Directions for this task - The required output is the line with "Stainless Steel (SS)" through the final line of the entries, each one exactly as it stands.

Task inputs -
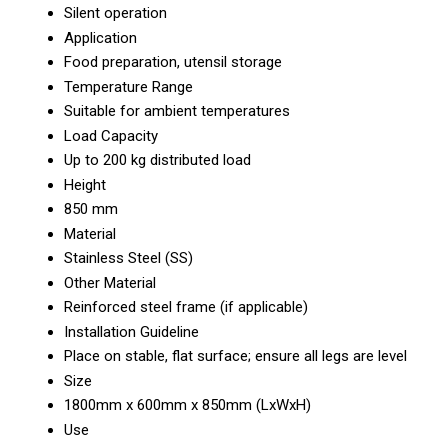
Silent operation
Application
Food preparation, utensil storage
Temperature Range
Suitable for ambient temperatures
Load Capacity
Up to 200 kg distributed load
Height
850 mm
Material
Stainless Steel (SS)
Other Material
Reinforced steel frame (if applicable)
Installation Guideline
Place on stable, flat surface; ensure all legs are level
Size
1800mm x 600mm x 850mm (LxWxH)
Use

Problem solution -
Stainless Steel (SS)
Other Material
Reinforced steel frame (if applicable)
Installation Guideline
Place on stable, flat surface; ensure all legs are level
Size
1800mm x 600mm x 850mm (LxWxH)
Use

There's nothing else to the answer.